— Aim of the task —
The answer must be an exact copy of the entries that follow, with all images removed.

..............................

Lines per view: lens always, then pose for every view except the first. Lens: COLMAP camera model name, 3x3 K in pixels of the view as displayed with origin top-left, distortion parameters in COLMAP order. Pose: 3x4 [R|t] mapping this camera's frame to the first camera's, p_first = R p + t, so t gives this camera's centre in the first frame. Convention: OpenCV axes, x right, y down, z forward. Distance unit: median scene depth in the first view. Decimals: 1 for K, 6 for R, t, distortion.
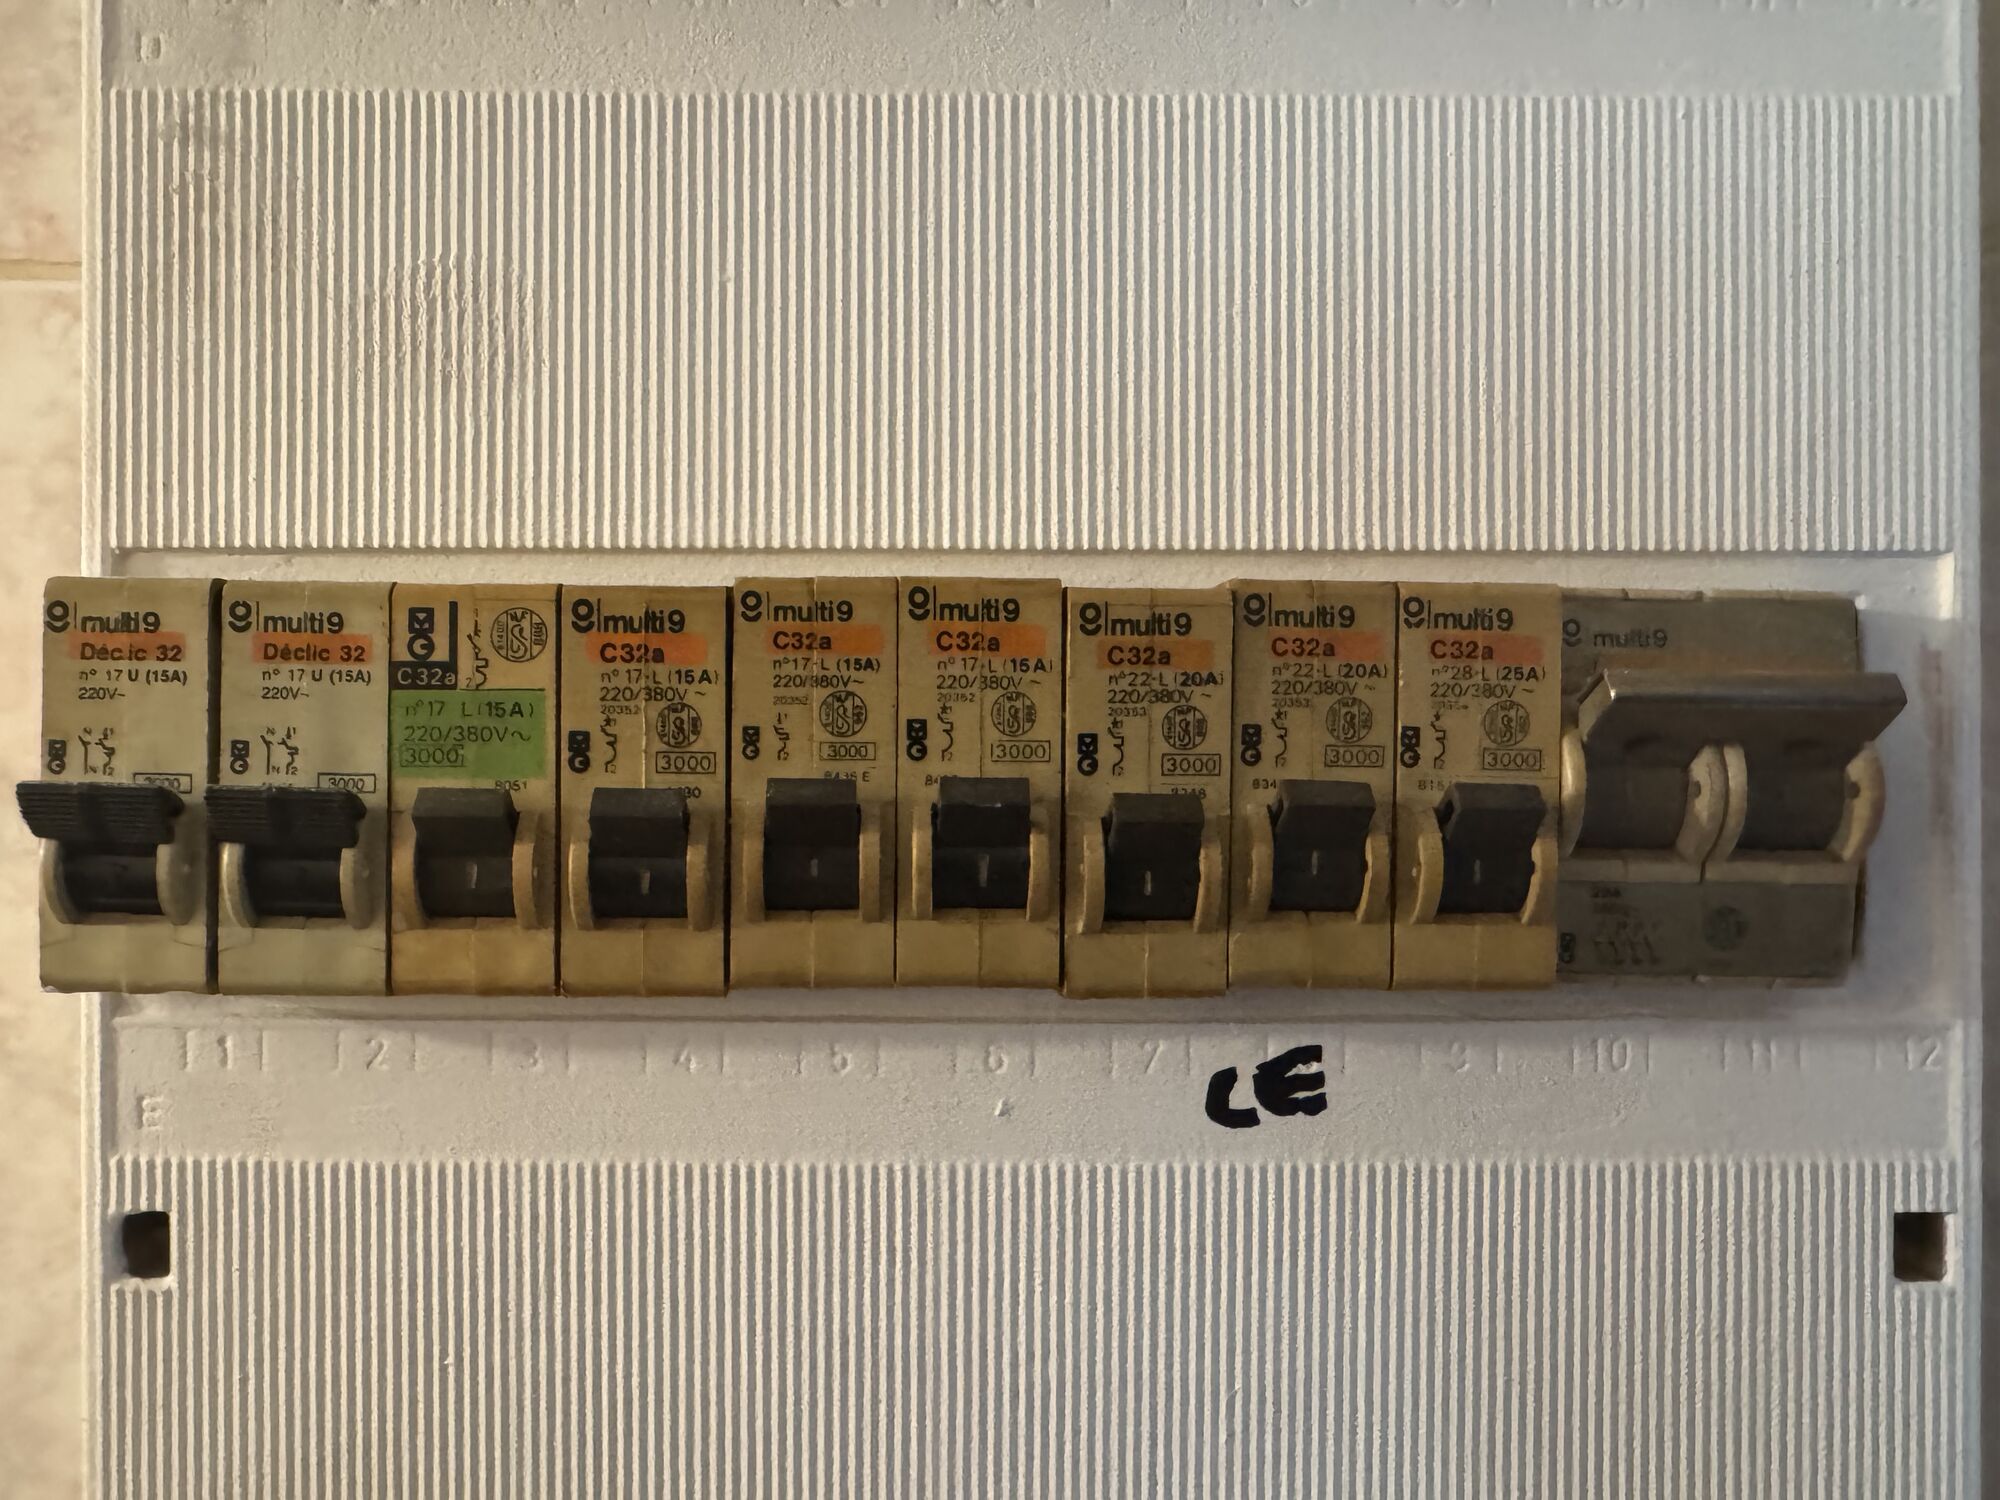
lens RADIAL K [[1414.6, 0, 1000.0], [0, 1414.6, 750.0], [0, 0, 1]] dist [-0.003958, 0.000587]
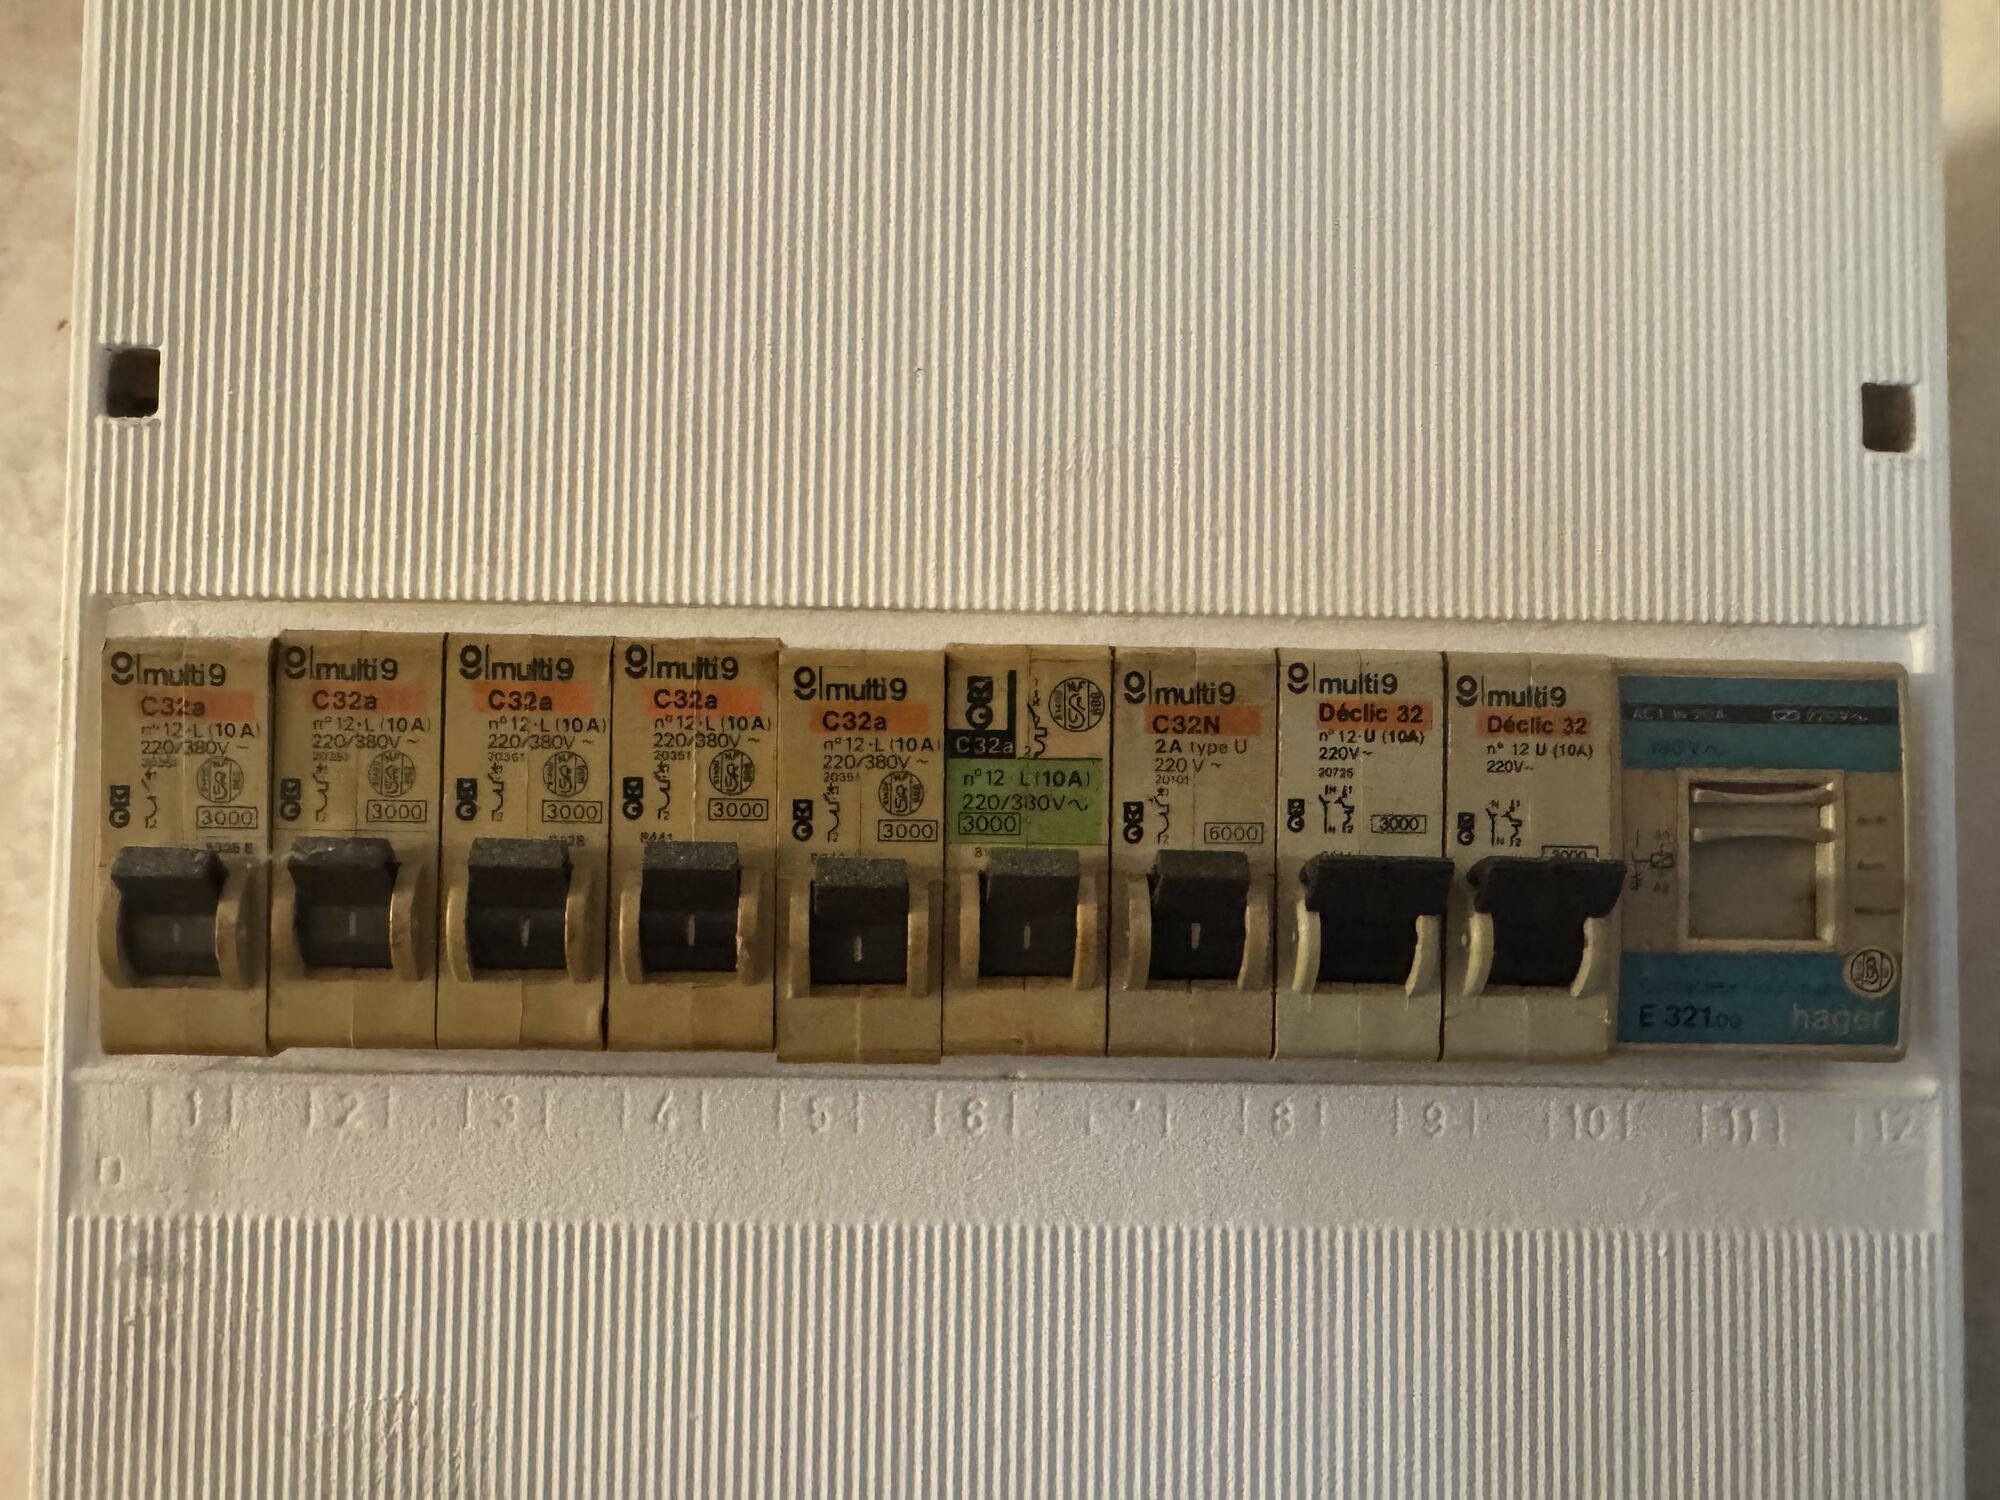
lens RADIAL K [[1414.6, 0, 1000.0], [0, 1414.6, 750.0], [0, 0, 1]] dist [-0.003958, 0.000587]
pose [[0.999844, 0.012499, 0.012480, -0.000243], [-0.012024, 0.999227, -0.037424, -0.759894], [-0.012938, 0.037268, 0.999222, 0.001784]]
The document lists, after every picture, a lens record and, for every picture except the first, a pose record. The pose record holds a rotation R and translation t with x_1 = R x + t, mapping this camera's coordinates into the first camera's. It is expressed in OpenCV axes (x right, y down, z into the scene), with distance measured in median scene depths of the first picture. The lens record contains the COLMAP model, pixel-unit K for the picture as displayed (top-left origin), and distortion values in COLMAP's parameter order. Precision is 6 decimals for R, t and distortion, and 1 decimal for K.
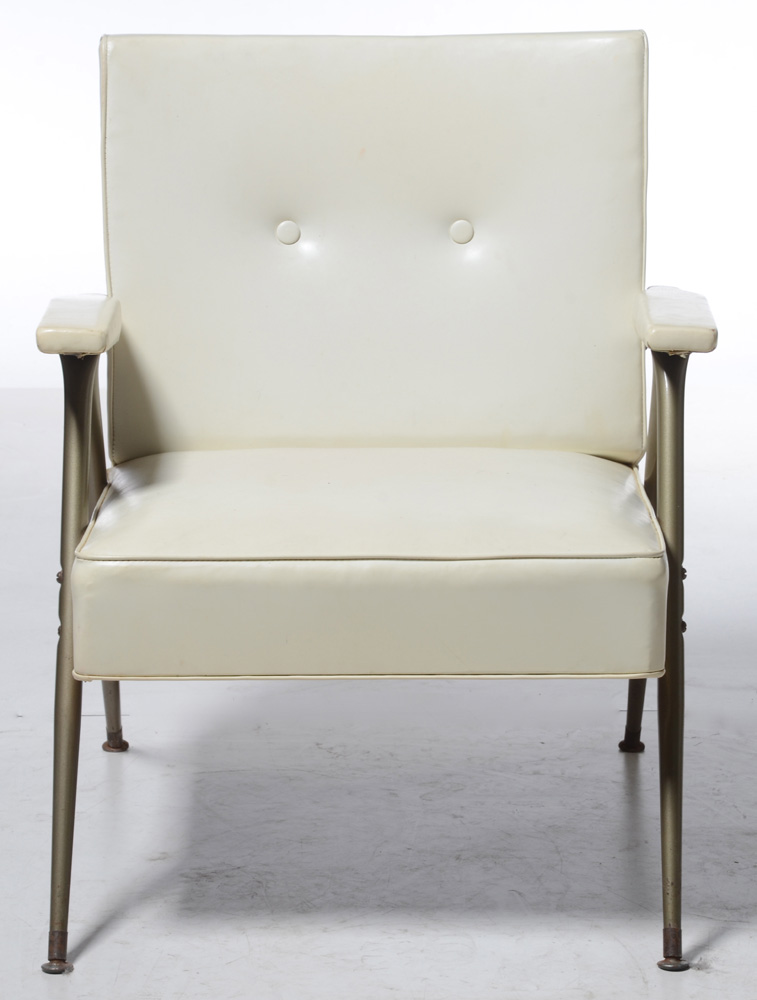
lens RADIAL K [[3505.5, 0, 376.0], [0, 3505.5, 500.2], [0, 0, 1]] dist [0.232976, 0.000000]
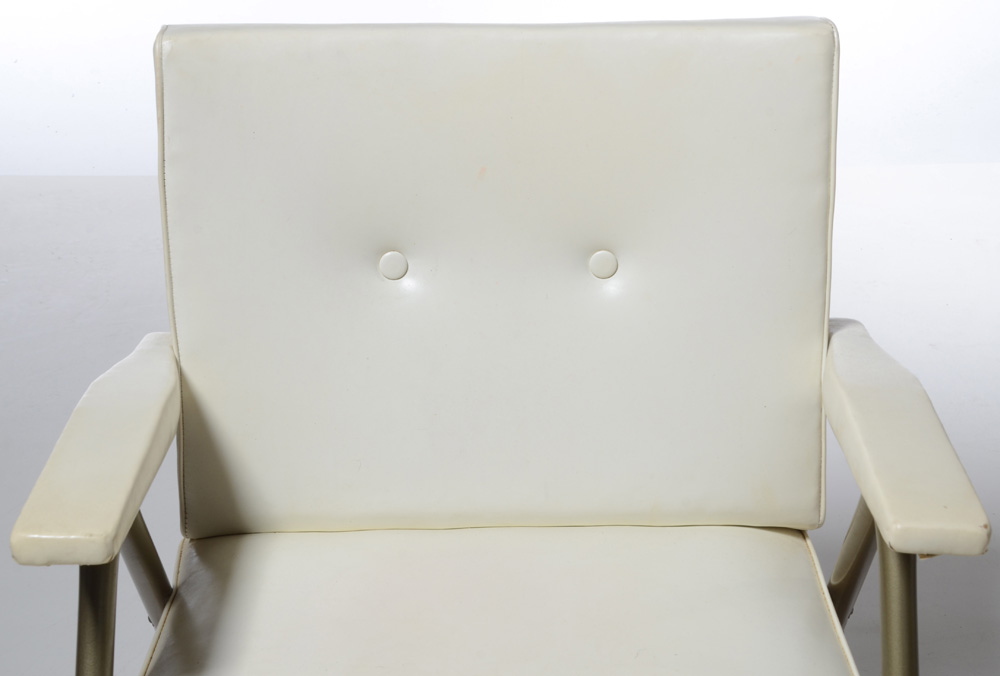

..............................

— Task output —
Lines per view: lens always, then pose for every view except the first. Lens: COLMAP camera model name, 3x3 K in pixels of the view as displayed with origin top-left, distortion parameters in COLMAP order. Pose: 3x4 [R|t] mapping this camera's frame to the first camera's, p_first = R p + t, so t gives this camera's centre in the first frame. Convention: OpenCV axes, x right, y down, z forward. Distance unit: median scene depth in the first view. Decimals: 1 for K, 6 for R, t, distortion.
lens RADIAL K [[1414.6, 0, 1000.0], [0, 1414.6, 750.0], [0, 0, 1]] dist [-0.003958, 0.000587]
lens RADIAL K [[1414.6, 0, 1000.0], [0, 1414.6, 750.0], [0, 0, 1]] dist [-0.003958, 0.000587]
pose [[0.999844, 0.012499, 0.012480, -0.000243], [-0.012024, 0.999227, -0.037424, -0.759894], [-0.012938, 0.037268, 0.999222, 0.001784]]
The document lists, after every picture, a lens record and, for every picture except the first, a pose record. The pose record holds a rotation R and translation t with x_1 = R x + t, mapping this camera's coordinates into the first camera's. It is expressed in OpenCV axes (x right, y down, z into the scene), with distance measured in median scene depths of the first picture. The lens record contains the COLMAP model, pixel-unit K for the picture as displayed (top-left origin), and distortion values in COLMAP's parameter order. Precision is 6 decimals for R, t and distortion, and 1 decimal for K.
lens RADIAL K [[3505.5, 0, 376.0], [0, 3505.5, 500.2], [0, 0, 1]] dist [0.232976, 0.000000]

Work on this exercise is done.